Indeed, the homeless group gives this story an almost timeless sense, blending the present with the post, with more than a hint of fantasy. Is their leader, the "archbishop" really some ancient figure who remembers when Soho was fields and woods? Or is he just another man trying to cling on? We are given differing stories. Where do the couple referred to as "Paul Daniels and Debbie McGee" (they do a really bad magic act in the pubs and bars) really come from - what lives have they lived before and who are they connected to? One of them will, in this story, almost step out of their world to experience something quite different, causing consternation for those left behind.
Mozley weaves together all these elements and many more, creating a real sense of bustle and sprawling activity, of intersecting lives, most of them tinged by regret: Lorenzo at getting typecast based on his brown(ish) skin, Agatha beset by the half-siblings whose inheritance she enjoys, another young woman hovering on the edge of homelessness, only able to find a place to stay that's not-quite-above-board. Of all these figures, Precious perhaps regrets least. She's the one for whom Soho is both most permanent (she has a decent flat, a steady income) and most temporary (eviction is threatened, but even without that she's here for a purpose, and will move on when it's done). But she is also one of the more vulnerable.
Hot Stew creates a powerful sense of movement, with the characters who are going somewhere and others who are just going, who can't rest or settle. It jumps backwards and forwards to show what these people are to each other and what they have been, creating little "aha" moments when the reader spots events or people through new eyes, underlining the degree to which all perspectives are partial. It's a very human book: even with her flaws, there is sympathy for Agatha. Another character, Rebecca, who came across to me as rather unpleasant, is really stupid rather than bad ('Rebecca was emphatically apolitical, which meant she liked things the way they were.') Robert regrets his violent past and refuses to be drawn back into it. Lorenzo breaks with Robert on learning a dark secret about him, but hates himself for doing that.

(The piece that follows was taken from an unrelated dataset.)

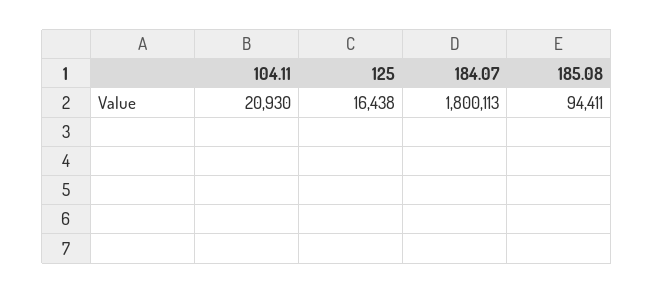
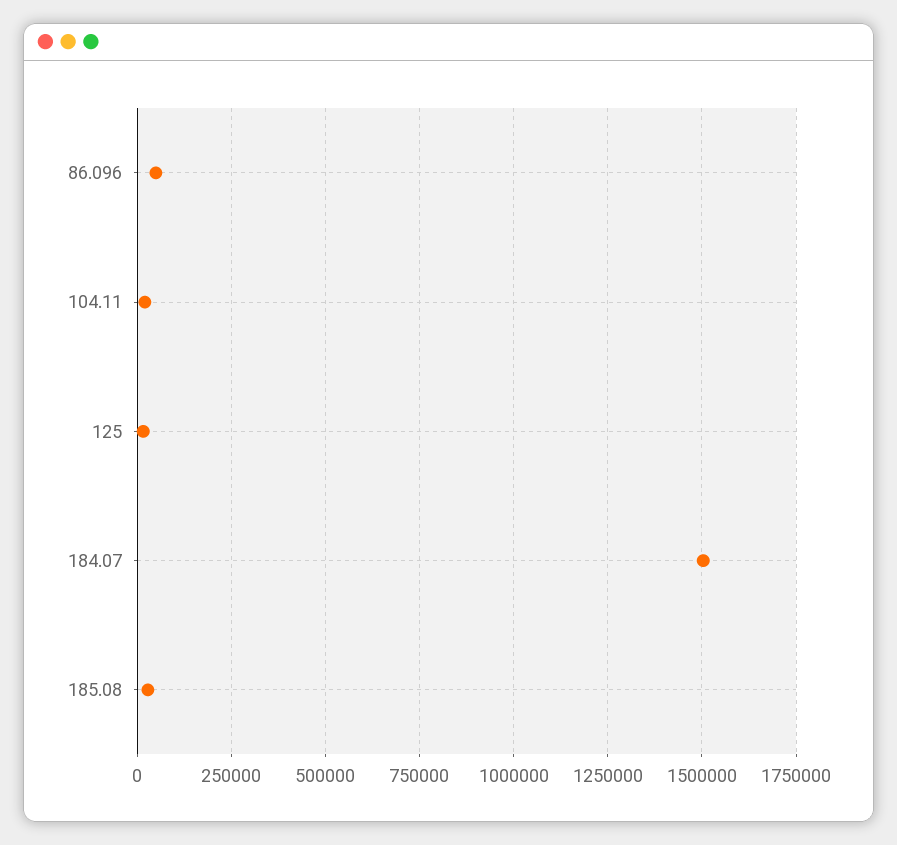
184.07: 1800113 -> 1500000
185.08: 94411 -> 25000
86.096: none -> 50000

The book is full of beautiful writing and characterisation. We are told that 'There's something about the night in this city that is brighter than the day'. Rebecca is 'a highly measured person. Bastian is frequently astonished by her levels of self-control'. Precious 'puts on a voice that is sweet and pliable, a voice she reserves for men'. While Agatha's senses 'only decipher the present', a dog uses its nose to 'deal with history'. After a betrayal says that she '"was an idiot for trusting [her]. But whatever. Damage done. lesson learned. I've moved on." Precious has not moved on.' The writing simply flows, making even most mundane episodes a joy to read, stuffed with insights and unexpected perspectives. Covering several months in its characters' lives, it isn't forced and doesn't round everything off neatly. Whatever the challenges and changes, the comings and goings, Soho will continue and its people will adapt.
I would really, really recommend Hot Stew.